Le jeune I., 13 ans, a été victime d’une blague qui a mal tourné sur le Web.

Un jeune Carolo de bientôt 14 ans, prénommé I., a été victime malgré lui d’une mauvaise blague sur le Web qui a très mal tourné.

Un de ses copains, R.H., a publié dimanche passé un faux article sur le site actualite.co, qui permet de piéger ses amis. Devant se trouver très drôle, et sans se rendre compte de l’impact qu’Internet peut avoir sur la vie réelle, R.H. a aussi ajouté une photo du jeune I., accompagnée de la mention "un pédophile âgé de 14 ans choppe des enfants de 2 à 4 ans". Il accusait aussi son copain d’avoir braqué un supermarché Lidl.

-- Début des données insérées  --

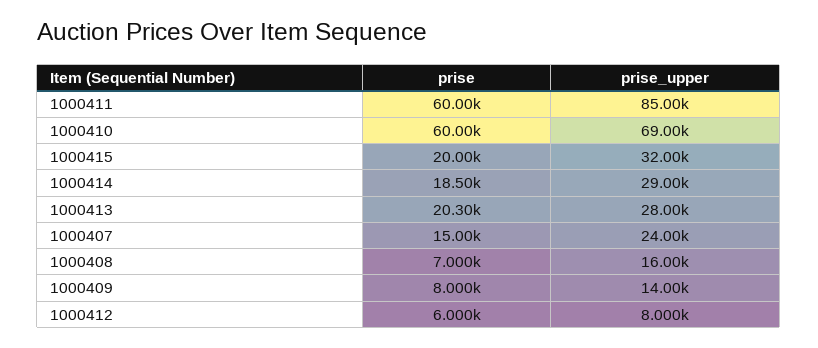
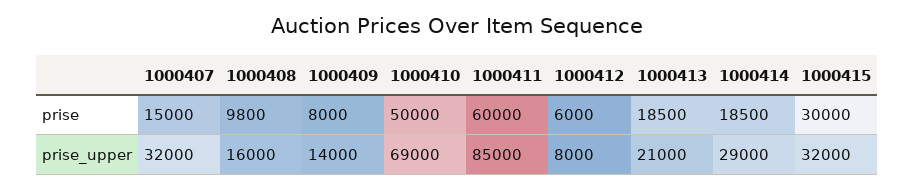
  {
    "prise": {
      "1000411": 60000,
-     "1000410": 60000,
+     "1000410": 50000,
-     "1000415": 20000,
+     "1000415": 30000,
      "1000414": 18500,
-     "1000413": 20300,
+     "1000413": 18500,
      "1000407": 15000,
-     "1000408": 7000,
+     "1000408": 9800,
      "1000409": 8000,
      "1000412": 6000
    },
    "prise_upper": {
      "1000411": 85000,
      "1000410": 69000,
      "1000415": 32000,
      "1000414": 29000,
-     "1000413": 28000,
+     "1000413": 21000,
-     "1000407": 24000,
+     "1000407": 32000,
      "1000408": 16000,
      "1000409": 14000,
      "1000412": 8000
    }
  }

Et ce qui devait arriver arriva : l’article a été partagé plus de 6.200 fois sur Facebook, souvent accompagné de menaces et d’insultes : "malade mental", "je vais le baiser parce que c’est un chien", "on va le faire taire", et autres joyeusetés. Un poil de jugeote suffisait pourtant à se rendre compte que cet article était une (mauvaise) blague : en plus de l’oubli d’un accent et d’une majuscule dans le titre, il y avait pratiquement une faute par mot.

La famille a pris ce bad buzz très au sérieux. "Il continue à jouer à ses jeux, mais il ne sort plus. Je ne veux plus qu’il sorte, témoignait Stéphanie, la maman. Je ne pleure pas devant lui, mais c’est difficile. J’ai peur. Je ne sais pas de quoi les gens sont capables." Elle a déjà réussi, avec l’aide de sa demi-sœur, à faire supprimer l’article du site incriminé. Mais les partages sur Facebook, dont le titre, la photo et les premières phrases du faux article, eux, n’ont pas disparu. "Quand j’ai vu ça, je suis directement allée à la police, on a voulu me faire relativiser, mais ça reste mon enfant, je suis une maman, il n’y a rien de plus important."

Va-t-elle porter plainte , comme des proches lui ont conseillé ? "Non, répond la maman, j’ai passé un savon à R.H. au téléphone, mais mon fils aurait bien pu faire la même bêtise, il n’y a pas besoin d’aller si loin. Ce qu’il faut, maintenant, c’est que la vérité soit partagée pour que la réputation de mon fils soit blanchie et qu’il puisse sortir sans risquer de se faire attraper, ou pire."

La tante a publié un appel à la raison sur les réseaux sociaux, qui avait déjà été partagé plus de 2.000 fois hier soir : "Soyez vigilants avec le Net…" La voix de la sagesse.